Figure 39 : Analyse de l'expression de gènes liés à l’homéostasie du cuivre par RT-PCR.

Les PCR sont réalisées sur les ADNc provenant de feuilles de différentes lignées.

1 : WT ;

2 : mutant paa1 ;

3 : KO paa1 x 35S HMA1 lignée 1023-4 ; 4 : KO paa1 x 35S HMA1 lignée 1032-4 ; 5 : KO paa1 x 35S HMA1∆HIS lignée 1042-5 ; 6 : KO paa1 x 35S HMA1∆HIS lignée 1043-7.
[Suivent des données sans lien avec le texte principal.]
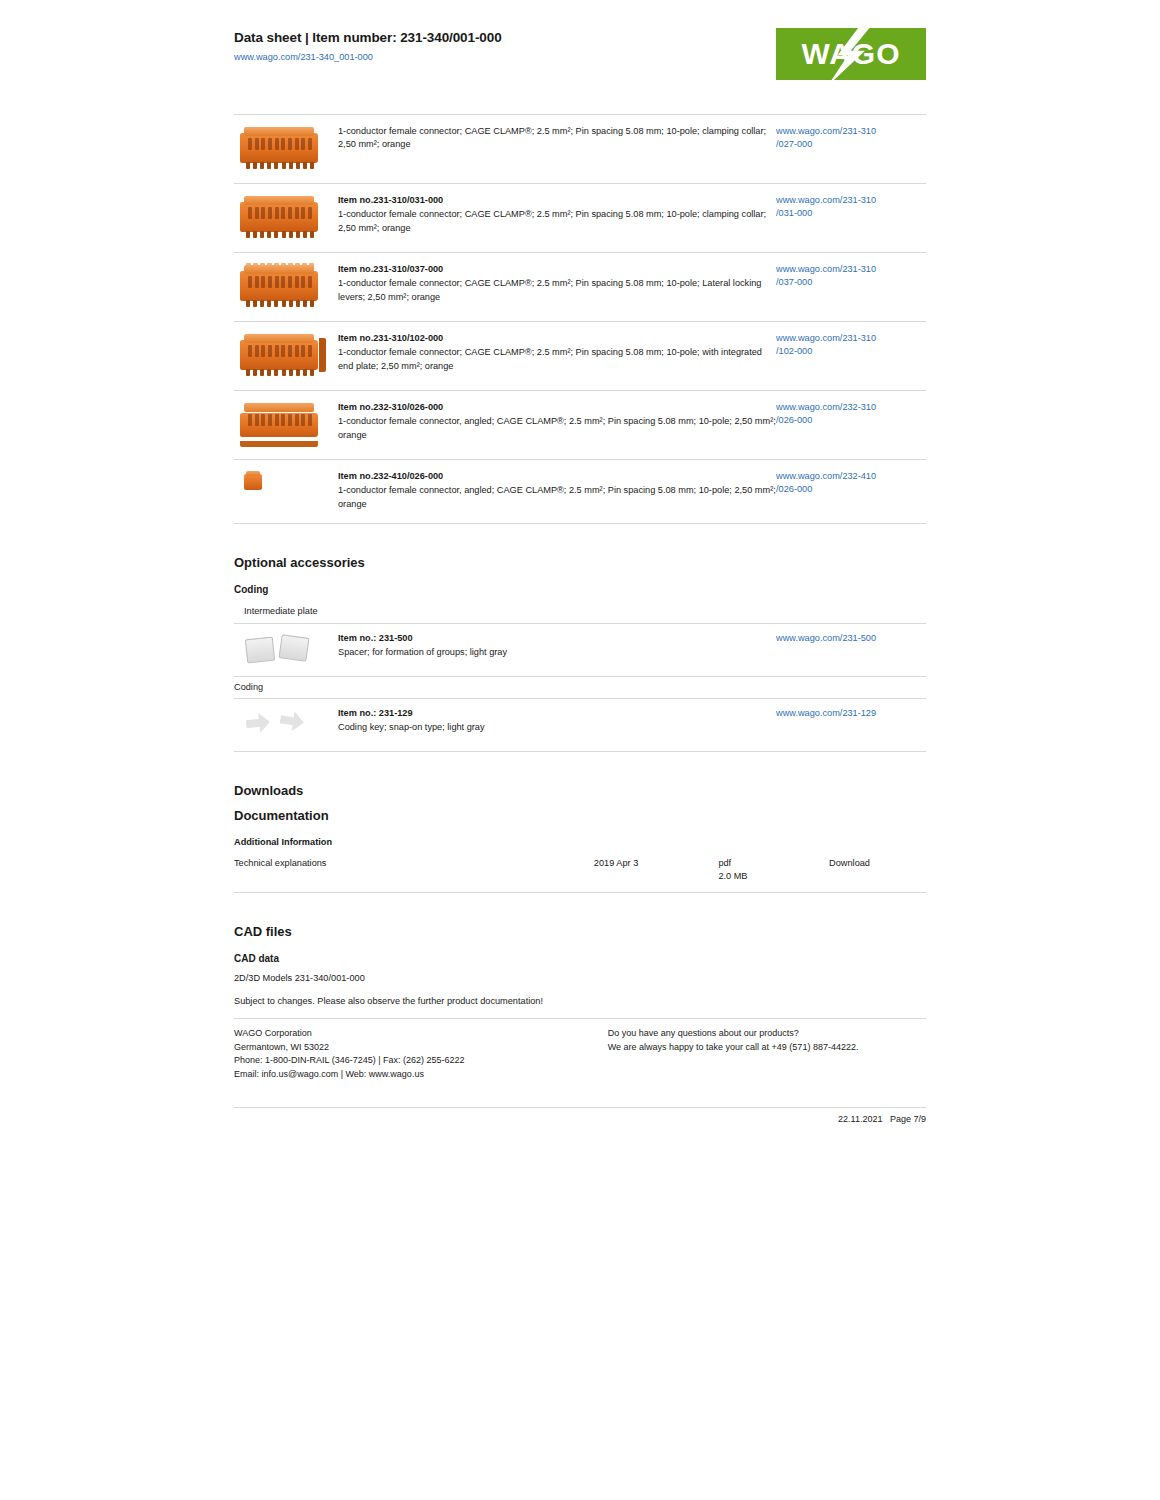Data sheet | Item number: 231-340/001-000
www.wago.com/231-340_001-000
WAGO
| | 1-conductor female connector; CAGE CLAMP®; 2.5 mm²; Pin spacing 5.08 mm; 10-pole; clamping collar; 2,50 mm²; orange | www.wago.com/231-310 /027-000 |
| | Item no.231-310/031-000 1-conductor female connector; CAGE CLAMP®; 2.5 mm²; Pin spacing 5.08 mm; 10-pole; clamping collar; 2,50 mm²; orange | www.wago.com/231-310 /031-000 |
| | Item no.231-310/037-000 1-conductor female connector; CAGE CLAMP®; 2.5 mm²; Pin spacing 5.08 mm; 10-pole; Lateral locking levers; 2,50 mm²; orange | www.wago.com/231-310 /037-000 |
| | Item no.231-310/102-000 1-conductor female connector; CAGE CLAMP®; 2.5 mm²; Pin spacing 5.08 mm; 10-pole; with integrated end plate; 2,50 mm²; orange | www.wago.com/231-310 /102-000 |
| | Item no.232-310/026-000 1-conductor female connector, angled; CAGE CLAMP®; 2.5 mm²; Pin spacing 5.08 mm; 10-pole; 2,50 mm²; orange | www.wago.com/232-310 /026-000 |
| | Item no.232-410/026-000 1-conductor female connector, angled; CAGE CLAMP®; 2.5 mm²; Pin spacing 5.08 mm; 10-pole; 2,50 mm²; orange | www.wago.com/232-410 /026-000 |
Optional accessories
Coding
Intermediate plate
| | Item no.: 231-500 Spacer; for formation of groups; light gray | www.wago.com/231-500 |
Coding
| | Item no.: 231-129 Coding key; snap-on type; light gray | www.wago.com/231-129 |
Downloads
Documentation
Additional Information
| Technical explanations | 2019 Apr 3 | pdf 2.0 MB | Download |
CAD files
CAD data
2D/3D Models 231-340/001-000
Subject to changes. Please also observe the further product documentation!
WAGO Corporation
Germantown, WI 53022
Phone: 1-800-DIN-RAIL (346-7245) | Fax: (262) 255-6222
Email: info.us@wago.com | Web: www.wago.us
Do you have any questions about our products?
We are always happy to take your call at +49 (571) 887-44222.
22.11.2021 Page 7/9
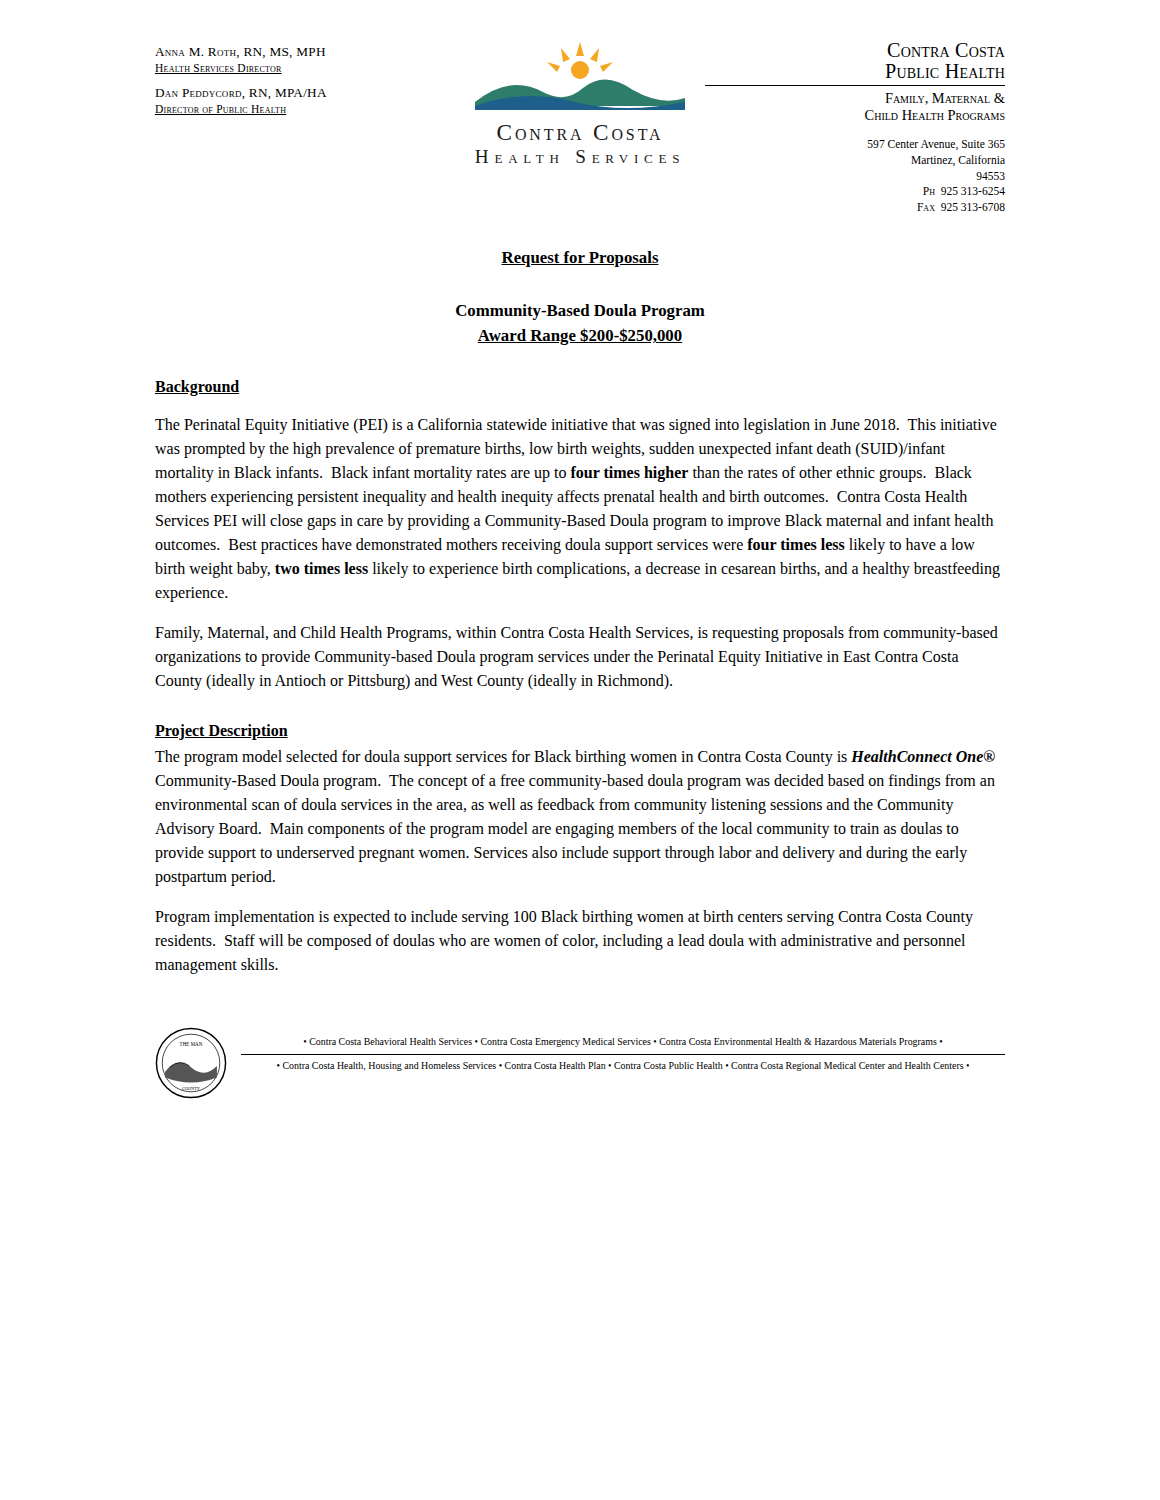Anna M. Roth, RN, MS, MPH
Health Services Director
Dan Peddycord, RN, MPA/HA
Director of Public Health
Contra Costa Health Services
Contra Costa
Public Health
Family, Maternal &
Child Health Programs
597 Center Avenue, Suite 365
Martinez, California
94553
Ph 925 313-6254
Fax 925 313-6708
Request for Proposals
Community-Based Doula Program
Award Range $200-$250,000
Background
The Perinatal Equity Initiative (PEI) is a California statewide initiative that was signed into legislation in June 2018. This initiative was prompted by the high prevalence of premature births, low birth weights, sudden unexpected infant death (SUID)/infant mortality in Black infants. Black infant mortality rates are up to four times higher than the rates of other ethnic groups. Black mothers experiencing persistent inequality and health inequity affects prenatal health and birth outcomes. Contra Costa Health Services PEI will close gaps in care by providing a Community-Based Doula program to improve Black maternal and infant health outcomes. Best practices have demonstrated mothers receiving doula support services were four times less likely to have a low birth weight baby, two times less likely to experience birth complications, a decrease in cesarean births, and a healthy breastfeeding experience.
Family, Maternal, and Child Health Programs, within Contra Costa Health Services, is requesting proposals from community-based organizations to provide Community-based Doula program services under the Perinatal Equity Initiative in East Contra Costa County (ideally in Antioch or Pittsburg) and West County (ideally in Richmond).
Project Description
The program model selected for doula support services for Black birthing women in Contra Costa County is HealthConnect One® Community-Based Doula program. The concept of a free community-based doula program was decided based on findings from an environmental scan of doula services in the area, as well as feedback from community listening sessions and the Community Advisory Board. Main components of the program model are engaging members of the local community to train as doulas to provide support to underserved pregnant women. Services also include support through labor and delivery and during the early postpartum period.
Program implementation is expected to include serving 100 Black birthing women at birth centers serving Contra Costa County residents. Staff will be composed of doulas who are women of color, including a lead doula with administrative and personnel management skills.
THE MAN COUNTY
• Contra Costa Behavioral Health Services • Contra Costa Emergency Medical Services • Contra Costa Environmental Health & Hazardous Materials Programs •
• Contra Costa Health, Housing and Homeless Services • Contra Costa Health Plan • Contra Costa Public Health • Contra Costa Regional Medical Center and Health Centers •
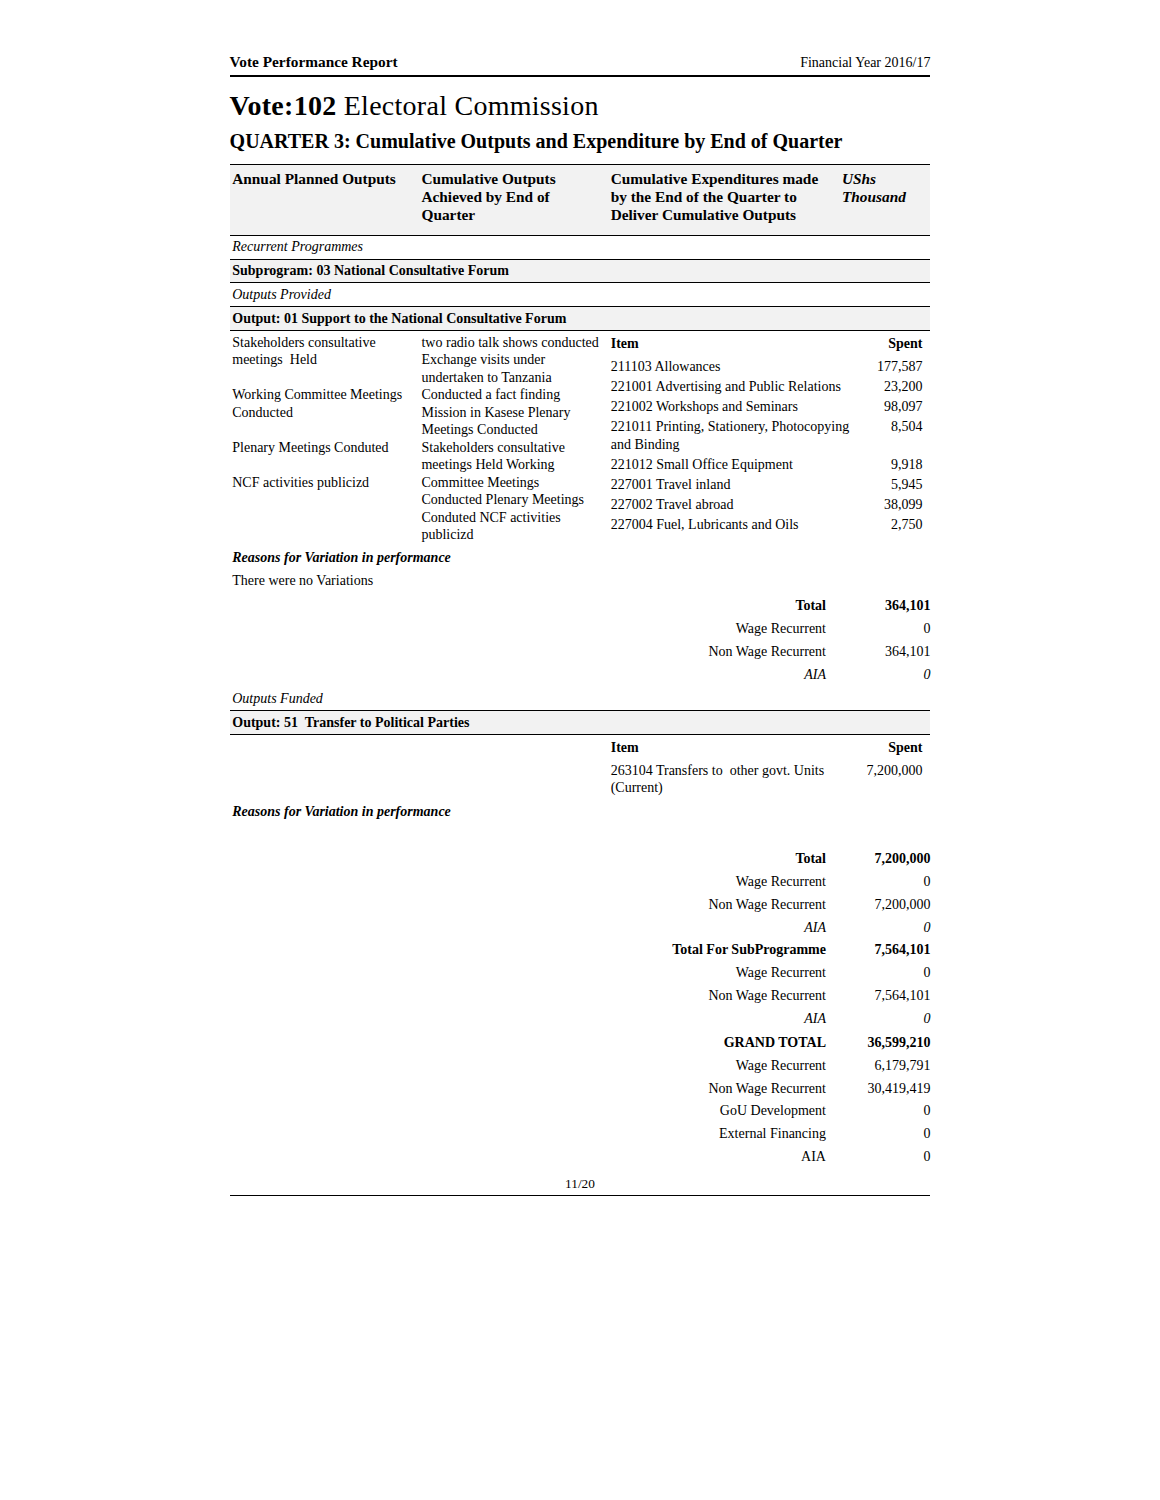Vote Performance Report
Financial Year 2016/17
Vote:102 Electoral Commission
QUARTER 3: Cumulative Outputs and Expenditure by End of Quarter
| Annual Planned Outputs | Cumulative Outputs Achieved by End of Quarter | Cumulative Expenditures made by the End of the Quarter to Deliver Cumulative Outputs | UShs Thousand |
| --- | --- | --- | --- |
| Recurrent Programmes |
| Subprogram: 03 National Consultative Forum |
| Outputs Provided |
| Output: 01 Support to the National Consultative Forum |
| Stakeholders consultative meetings Held Working Committee Meetings Conducted Plenary Meetings Conduted NCF activities publicizd | two radio talk shows conducted Exchange visits under undertaken to Tanzania Conducted a fact finding Mission in Kasese Plenary Meetings Conducted Stakeholders consultative meetings Held Working Committee Meetings Conducted Plenary Meetings Conduted NCF activities publicizd | / Item / Spent / / 211103 Allowances / 177,587 / / 221001 Advertising and Public Relations / 23,200 / / 221002 Workshops and Seminars / 98,097 / / 221011 Printing, Stationery, Photocopying and Binding / 8,504 / / 221012 Small Office Equipment / 9,918 / / 227001 Travel inland / 5,945 / / 227002 Travel abroad / 38,099 / / 227004 Fuel, Lubricants and Oils / 2,750 / |
| Reasons for Variation in performance |
| There were no Variations |
| / Total / 364,101 / / Wage Recurrent / 0 / / Non Wage Recurrent / 364,101 / / AIA / 0 / |
| Outputs Funded |
| Output: 51 Transfer to Political Parties |
| | | / Item / Spent / / 263104 Transfers to other govt. Units (Current) / 7,200,000 / |
| Reasons for Variation in performance |
| / Total / 7,200,000 / / Wage Recurrent / 0 / / Non Wage Recurrent / 7,200,000 / / AIA / 0 / / Total For SubProgramme / 7,564,101 / / Wage Recurrent / 0 / / Non Wage Recurrent / 7,564,101 / / AIA / 0 / / GRAND TOTAL / 36,599,210 / / Wage Recurrent / 6,179,791 / / Non Wage Recurrent / 30,419,419 / / GoU Development / 0 / / External Financing / 0 / / AIA / 0 / |
11/20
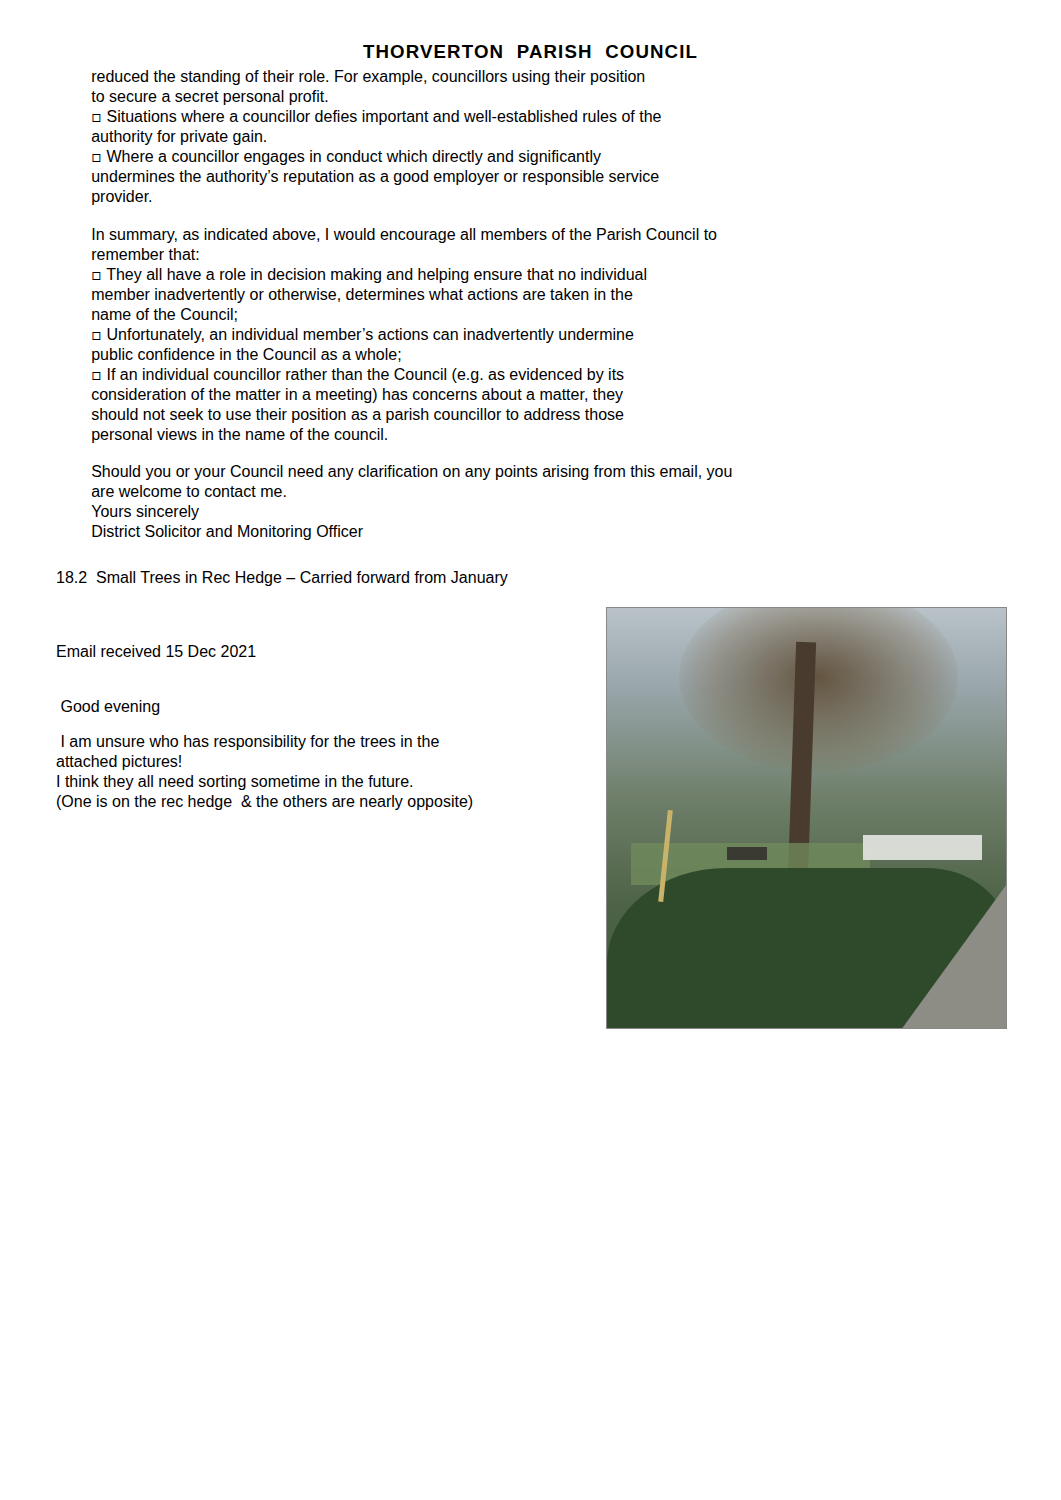THORVERTON PARISH COUNCIL
reduced the standing of their role. For example, councillors using their position
to secure a secret personal profit.
▫ Situations where a councillor defies important and well-established rules of the
authority for private gain.
▫ Where a councillor engages in conduct which directly and significantly
undermines the authority’s reputation as a good employer or responsible service
provider.
In summary, as indicated above, I would encourage all members of the Parish Council to
remember that:
▫ They all have a role in decision making and helping ensure that no individual
member inadvertently or otherwise, determines what actions are taken in the
name of the Council;
▫ Unfortunately, an individual member’s actions can inadvertently undermine
public confidence in the Council as a whole;
▫ If an individual councillor rather than the Council (e.g. as evidenced by its
consideration of the matter in a meeting) has concerns about a matter, they
should not seek to use their position as a parish councillor to address those
personal views in the name of the council.
Should you or your Council need any clarification on any points arising from this email, you
are welcome to contact me.
Yours sincerely
District Solicitor and Monitoring Officer
18.2 Small Trees in Rec Hedge – Carried forward from January
Email received 15 Dec 2021
Good evening
I am unsure who has responsibility for the trees in the
attached pictures!
I think they all need sorting sometime in the future.
(One is on the rec hedge & the others are nearly opposite)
Les plantes ont été cultivées sur milieu MS contenant du saccharose 1 % (p/v) supplémenté avec du cuivre (5µM), et sous une intensité lumineuses de 50 µmoles de photons / sec / m2. L’ADNc codant l’actine 2 sert de contrôle de charge. Ces amplifications ont été réalisées en triplicata.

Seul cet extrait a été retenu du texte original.